Why I walk…
On July 11th, 2002 at 9:14 am, my life was changed forever! I have had many changes in my life; getting married, having children, buying a house. But those are the things that happen and happen in a good way.
On February 12th, 2001 we found out that my wife Sue had breast cancer, I knew other people that had breast cancer and they seemed to justget “over” it. Also Sue had previously had other medical problems and they all seemed to work out. So when this happened I did not worry too much and we just went with the flow.
As time went on… it (the cancer) got more serious and Sue got sicker and things just were not going well. She was a trooper and kept up a good appearance and by not showing how much pain she was in. I knew what she was going through, so did my kids and some family that helped her all the time.
Heather, my youngest daughter promised her mom (Sue) that she would walk in the breast cancer walk. The one that she signed up for was a three day sixty mile walk. By the time the walk came around Sue had already passed. I was so proud of Heather for doing that walk the first year. She went on to do more walks and one day while I was probably sitting on the couch doing nothing, Heather said she had a problem getting people to walk with her while she trained and asked if I would train with her. I decided to do it and told her I would. She said ok but you have to walk fast to train with me.
Heather and I trained and trained and trained. Soon I was pushing her and getting her up at the crack of dawn and we walked and walked and walked.
I was so pumped up for that first walk I did with Heather. It was the Avon Breast Cancer walk in Long Beach 39 mile two day walk. It was very hot out so it was neat that you could stop at every pit stop and rest and eat and just have a great time. We stopped at one pit stop that had little wading pools that you could take your shoes off and just let them cool down and soak.
I got to about 14 miles and my feet started to feel like my socks were getting all wrinkled up inside. My legs started getting numb and I just was having a very difficult time walking. It seemed like miles between each mile marker. The dreadful van that they call the sweeper van kept coming around and asking if I am ok. I would tell them yes, even though I was not ok. Finally around 21 or 22 miles I started crying my eyes out. HOW COULD I NOT EVEN MAKE IT ON THIS WALK WHEN MY WIFE WENT THROUGH ALL THAT PAIN AND SEEMED LIKE SHE COULD HANDLE ANYTHING!
You just have to put your arms up and cross them and the sweeper van will pick you up and take you to the next stop. Of course they were nowhere around now that I really need them, it seemed like eternity and then there they were. I put my arms up and crossed them, they stopped picked me up and took me to the ending. While in the van and seeing the rest of the route I could not believe how much further it was to the end.
When I walked in to the park where the end was for the day, everyone was clapping for me. I kept putting my hand up like to say stop. I was saying to myself, I am a loser; I did not even complete this thing.
I sat down in the medical tent waiting for a nurse to attend to my feet because by now I had the biggest blisters possible on both my feet. When the nurse started popping my blisters, I started to black out, the doctor came over and took my pulse and told everyone to relax and let’s get this guy to lay down on a cot for a while. After a while I felt better and I had the nurse continue working on my feet. They said that the feeling of not walking anymore and the popping of the blisters gave me so much relief that I just gave in right then and there!

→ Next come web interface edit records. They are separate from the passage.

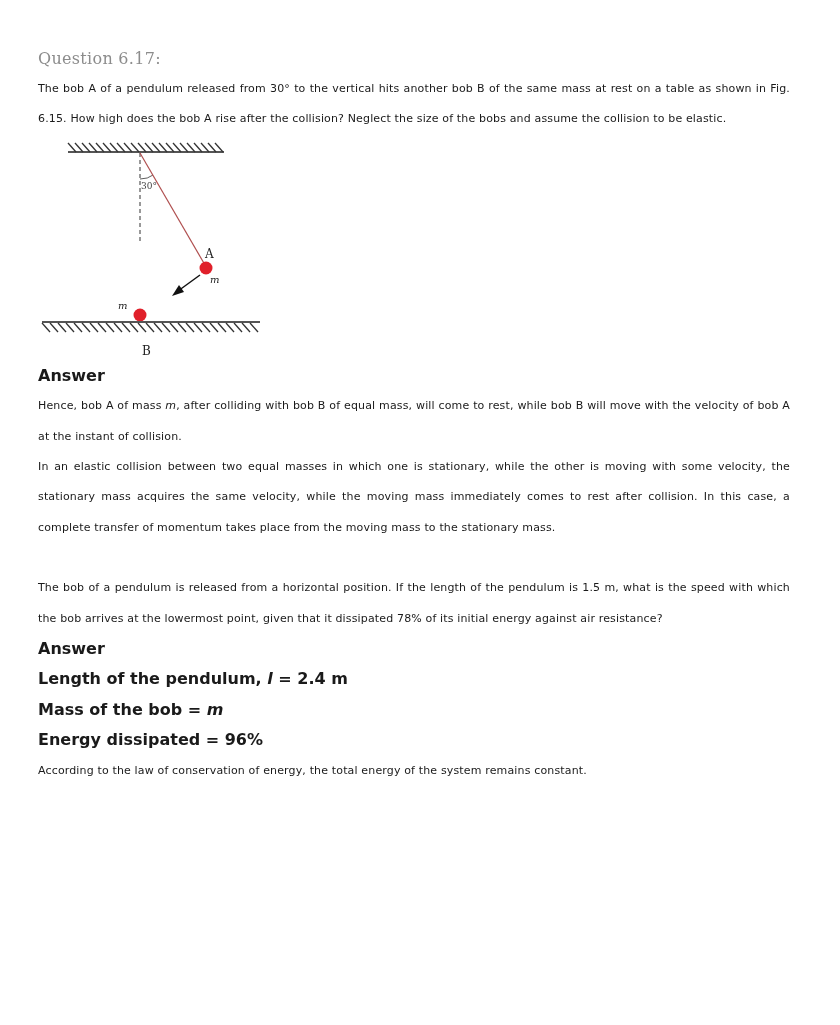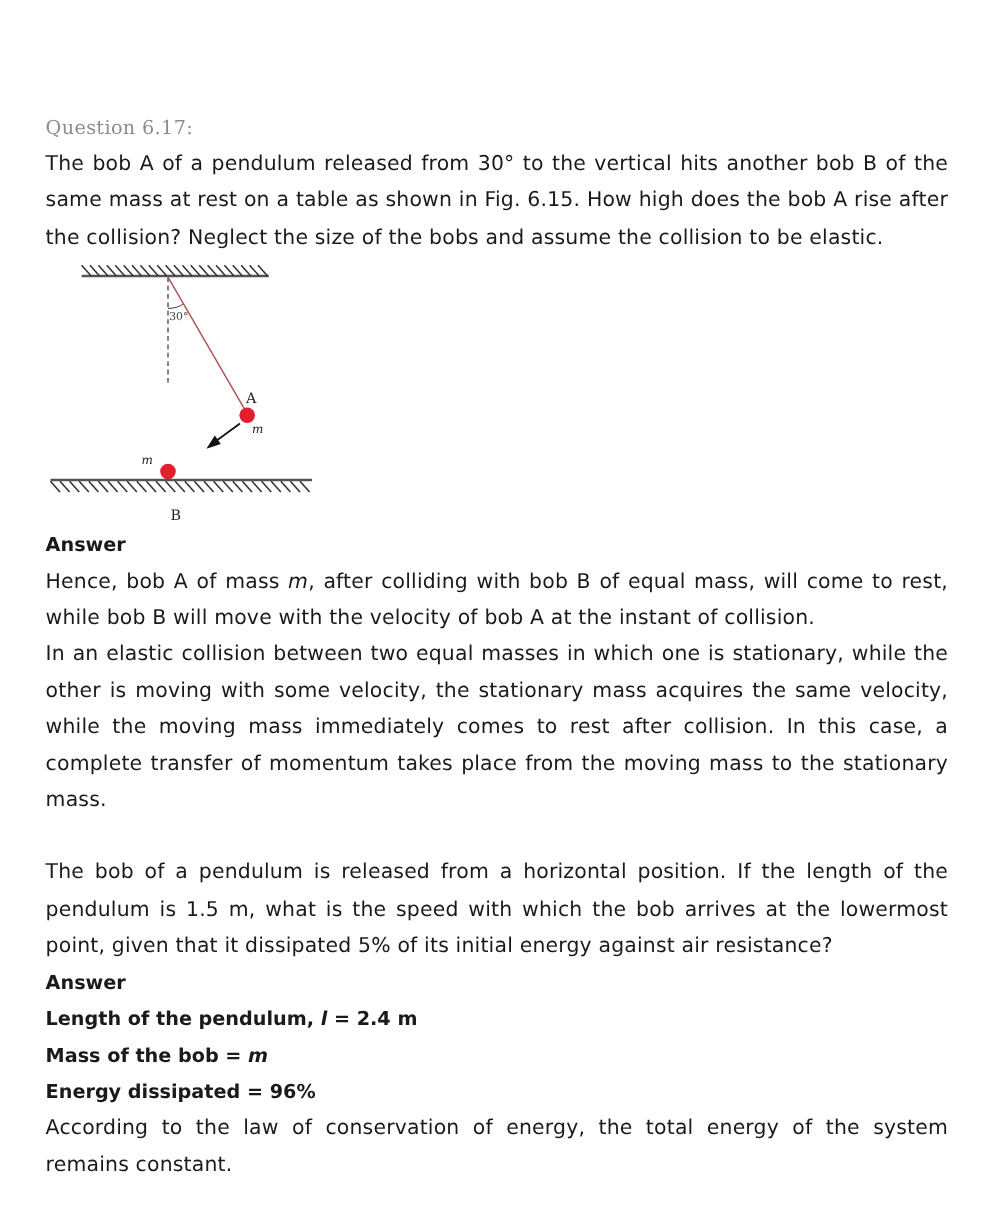--- a/index.html
+++ b/index.html
@@ -1,26 +1,26 @@
 <!DOCTYPE html>
 <html><head>
   <meta charset="utf-8">
   <style>
     html, body { margin: 0; padding: 0; background: #ffffff; }
     body {
       width: 840px; height: 1025px; position: relative; overflow: hidden;
       font-family: "DejaVu Sans", sans-serif; color: #1a1a1a;
     }
-    .page { position: absolute; left: 38px; top: 44px; width: 752px; margin-top: 48px; }
+    .page { position: absolute; left: 38px; top: 44px; width: 752px; }
     .q-head {
       font-family: "DejaVu Serif", serif; color: #8c8c8c; font-size: 16px;
       height: 30px; line-height: 30px; letter-spacing: 0.3px;
     }
     .para {
-      font-size: 17px; line-height: 30.4px; text-align: justify;
+      font-size: 11px; line-height: 30.4px; text-align: justify;
       letter-spacing: 0.15px; margin: 0;
     }
     .line { font-size: 16px; line-height: 30.4px; margin: 0; white-space: nowrap; font-weight: bold; }
     .figure { position: relative; width: 240px; height: 226px; margin: 0 0 0 0; }
     .gap { height: 30px; }
     em { font-style: italic; }
   </style>
 </head>
 <body>
 
@@ -114,20 +114,20 @@
       <text x="104" y="220" font-family="DejaVu Serif, serif" font-size="12" fill="#222">B</text>
     </svg>
   </div>
 
   <p class="line">Answer</p>
   <p class="para"><span>Hence, bob A of mass </span><em>m</em><span>, after colliding with bob B of equal mass, will come to rest, while bob B will move with the velocity of bob A at the instant of collision.</span></p>
   <p class="para">In an elastic collision between two equal masses in which one is stationary, while the other is moving with some velocity, the stationary mass acquires the same velocity, while the moving mass immediately comes to rest after collision. In this case, a complete transfer of momentum takes place from the moving mass to the stationary mass.</p>
 
   <div class="gap"></div>
 
-  <p class="para">The bob of a pendulum is released from a horizontal position. If the length of the pendulum is 1.5 m, what is the speed with which the bob arrives at the lowermost point, given that it dissipated 5% of its initial energy against air resistance?</p>
+  <p class="para">The bob of a pendulum is released from a horizontal position. If the length of the pendulum is 1.5 m, what is the speed with which the bob arrives at the lowermost point, given that it dissipated 78% of its initial energy against air resistance?</p>
   <p class="line">Answer</p>
   <p class="line"><span>Length of the pendulum, </span><em>l</em><span> = 2.4 m</span></p>
   <p class="line"><span>Mass of the bob = </span><em>m</em></p>
   <p class="line">Energy dissipated = 96%</p>
   <p class="para">According to the law of conservation of energy, the total energy of the system remains constant.</p>
 
 </div>
 
 </body></html>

I headed for my tent for the night and just couldn’t walk. Family and friends were helping me but it just couldn’t happen. Finally with some prodding I decided I would go home to rest and come back in the morning. Well, the paramedics had to wheel me to someone’s car and I went home and slept like a baby and there was no way I was going to walk the next day. I did come back and cheer Heather on in at the end.
I promised myself from that point on that I would continue with the walks and I WILL MAKE IT THROUGH THE WHOLE WALK!

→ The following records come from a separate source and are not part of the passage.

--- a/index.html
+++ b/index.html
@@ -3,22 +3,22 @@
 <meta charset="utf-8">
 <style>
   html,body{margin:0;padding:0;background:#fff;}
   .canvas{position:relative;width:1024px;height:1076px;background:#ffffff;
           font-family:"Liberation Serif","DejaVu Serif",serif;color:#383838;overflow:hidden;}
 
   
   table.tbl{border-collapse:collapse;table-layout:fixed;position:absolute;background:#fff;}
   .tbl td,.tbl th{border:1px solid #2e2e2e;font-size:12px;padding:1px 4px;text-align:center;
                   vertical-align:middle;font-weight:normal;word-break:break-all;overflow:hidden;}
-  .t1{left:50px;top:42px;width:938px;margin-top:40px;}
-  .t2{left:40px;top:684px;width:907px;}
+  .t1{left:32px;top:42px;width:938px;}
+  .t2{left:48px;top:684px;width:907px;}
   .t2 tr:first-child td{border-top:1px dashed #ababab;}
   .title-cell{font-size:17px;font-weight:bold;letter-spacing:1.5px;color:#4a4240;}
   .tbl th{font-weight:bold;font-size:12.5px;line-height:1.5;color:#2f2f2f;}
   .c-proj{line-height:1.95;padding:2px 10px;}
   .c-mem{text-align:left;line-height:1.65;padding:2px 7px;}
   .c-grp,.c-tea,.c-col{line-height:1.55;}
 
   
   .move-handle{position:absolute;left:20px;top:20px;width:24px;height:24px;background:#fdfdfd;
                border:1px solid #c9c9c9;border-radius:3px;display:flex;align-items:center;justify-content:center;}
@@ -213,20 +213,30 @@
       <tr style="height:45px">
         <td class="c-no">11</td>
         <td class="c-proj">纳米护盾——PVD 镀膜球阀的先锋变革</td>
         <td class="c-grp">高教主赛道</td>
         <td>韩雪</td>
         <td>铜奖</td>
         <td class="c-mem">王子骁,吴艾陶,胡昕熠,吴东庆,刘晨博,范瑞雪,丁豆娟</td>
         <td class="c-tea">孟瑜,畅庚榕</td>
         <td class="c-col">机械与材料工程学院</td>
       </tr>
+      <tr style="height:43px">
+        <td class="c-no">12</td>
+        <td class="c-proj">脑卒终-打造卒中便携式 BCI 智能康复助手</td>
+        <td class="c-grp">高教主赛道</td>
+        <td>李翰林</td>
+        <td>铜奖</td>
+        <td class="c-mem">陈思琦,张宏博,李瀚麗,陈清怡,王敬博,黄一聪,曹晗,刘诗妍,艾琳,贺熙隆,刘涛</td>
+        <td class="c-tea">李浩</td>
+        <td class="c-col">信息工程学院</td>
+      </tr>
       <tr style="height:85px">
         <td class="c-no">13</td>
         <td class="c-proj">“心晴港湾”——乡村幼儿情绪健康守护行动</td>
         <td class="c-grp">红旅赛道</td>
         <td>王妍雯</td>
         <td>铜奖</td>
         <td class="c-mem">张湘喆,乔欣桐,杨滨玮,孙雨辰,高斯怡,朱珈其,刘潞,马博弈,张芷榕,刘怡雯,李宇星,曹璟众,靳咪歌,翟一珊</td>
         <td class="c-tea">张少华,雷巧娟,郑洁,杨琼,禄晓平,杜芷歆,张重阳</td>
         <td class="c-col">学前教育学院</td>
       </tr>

I decided that I needed to train better, by exercising, walking more and not stopping at the pit stops on the route. I now make it through the walks and only stop once on the Saturday at my daughter Malia’s pit stop for lunch. If not for lunch I would walk the entire 26.2 miles without stopping. On Sunday I walk the 13.1 miles without stopping.

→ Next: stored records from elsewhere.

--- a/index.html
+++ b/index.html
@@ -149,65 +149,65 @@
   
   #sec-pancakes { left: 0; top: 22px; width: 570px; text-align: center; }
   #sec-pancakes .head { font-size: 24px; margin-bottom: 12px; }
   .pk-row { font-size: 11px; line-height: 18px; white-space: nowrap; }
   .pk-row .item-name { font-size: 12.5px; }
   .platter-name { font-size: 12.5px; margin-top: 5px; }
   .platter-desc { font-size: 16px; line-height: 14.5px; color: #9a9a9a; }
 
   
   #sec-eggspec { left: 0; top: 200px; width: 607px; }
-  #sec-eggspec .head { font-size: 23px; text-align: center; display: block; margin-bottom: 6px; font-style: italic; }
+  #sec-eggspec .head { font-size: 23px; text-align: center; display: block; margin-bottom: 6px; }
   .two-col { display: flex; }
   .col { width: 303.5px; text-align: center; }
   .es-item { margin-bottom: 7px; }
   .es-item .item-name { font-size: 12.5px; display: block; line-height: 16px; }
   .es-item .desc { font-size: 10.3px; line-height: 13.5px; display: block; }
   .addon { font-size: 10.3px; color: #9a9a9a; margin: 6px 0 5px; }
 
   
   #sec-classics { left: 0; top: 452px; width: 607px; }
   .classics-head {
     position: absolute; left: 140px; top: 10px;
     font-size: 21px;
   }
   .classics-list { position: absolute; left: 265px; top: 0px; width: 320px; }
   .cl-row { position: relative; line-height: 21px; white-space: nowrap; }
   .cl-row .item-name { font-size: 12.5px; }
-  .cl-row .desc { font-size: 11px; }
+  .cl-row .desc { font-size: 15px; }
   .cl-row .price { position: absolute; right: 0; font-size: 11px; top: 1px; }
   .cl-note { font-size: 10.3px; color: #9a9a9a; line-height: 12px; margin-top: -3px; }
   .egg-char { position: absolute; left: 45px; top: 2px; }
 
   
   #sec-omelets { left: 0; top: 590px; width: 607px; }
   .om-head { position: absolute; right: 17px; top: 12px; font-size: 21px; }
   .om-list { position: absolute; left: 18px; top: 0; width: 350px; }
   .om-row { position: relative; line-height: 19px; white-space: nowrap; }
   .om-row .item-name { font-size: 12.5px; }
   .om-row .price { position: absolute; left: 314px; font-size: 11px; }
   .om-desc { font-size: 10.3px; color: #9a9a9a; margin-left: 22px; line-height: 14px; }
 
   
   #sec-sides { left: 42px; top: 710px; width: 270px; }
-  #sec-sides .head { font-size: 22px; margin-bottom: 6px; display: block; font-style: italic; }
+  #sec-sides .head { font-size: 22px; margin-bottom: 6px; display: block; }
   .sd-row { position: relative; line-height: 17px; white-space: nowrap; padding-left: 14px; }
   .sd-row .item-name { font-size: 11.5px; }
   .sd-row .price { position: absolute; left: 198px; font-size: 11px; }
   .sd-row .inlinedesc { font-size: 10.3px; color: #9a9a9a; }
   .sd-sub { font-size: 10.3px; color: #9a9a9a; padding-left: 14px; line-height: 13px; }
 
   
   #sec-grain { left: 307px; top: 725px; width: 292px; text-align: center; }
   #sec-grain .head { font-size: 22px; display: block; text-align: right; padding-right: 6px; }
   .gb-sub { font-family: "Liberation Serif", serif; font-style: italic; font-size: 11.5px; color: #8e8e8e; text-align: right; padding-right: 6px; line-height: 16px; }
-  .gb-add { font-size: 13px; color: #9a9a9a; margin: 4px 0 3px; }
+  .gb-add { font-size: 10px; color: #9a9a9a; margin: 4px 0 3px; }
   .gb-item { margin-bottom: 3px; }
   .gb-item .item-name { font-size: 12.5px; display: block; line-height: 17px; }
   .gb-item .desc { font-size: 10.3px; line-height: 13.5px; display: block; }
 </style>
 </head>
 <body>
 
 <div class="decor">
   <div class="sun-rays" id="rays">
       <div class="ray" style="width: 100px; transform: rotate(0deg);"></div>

Now I do the walking every year for the last eight years! Heather has retired from walking. I feel like if I stop, the whole fundraising would not happen. I feel like if I stop walking and the next person stops walking and so on, that breast cancer will get worse and worse. If I keep walking and others keep walking and we keep fundraising to get more research and development, maybe one day breast cancer will be a thing of the past.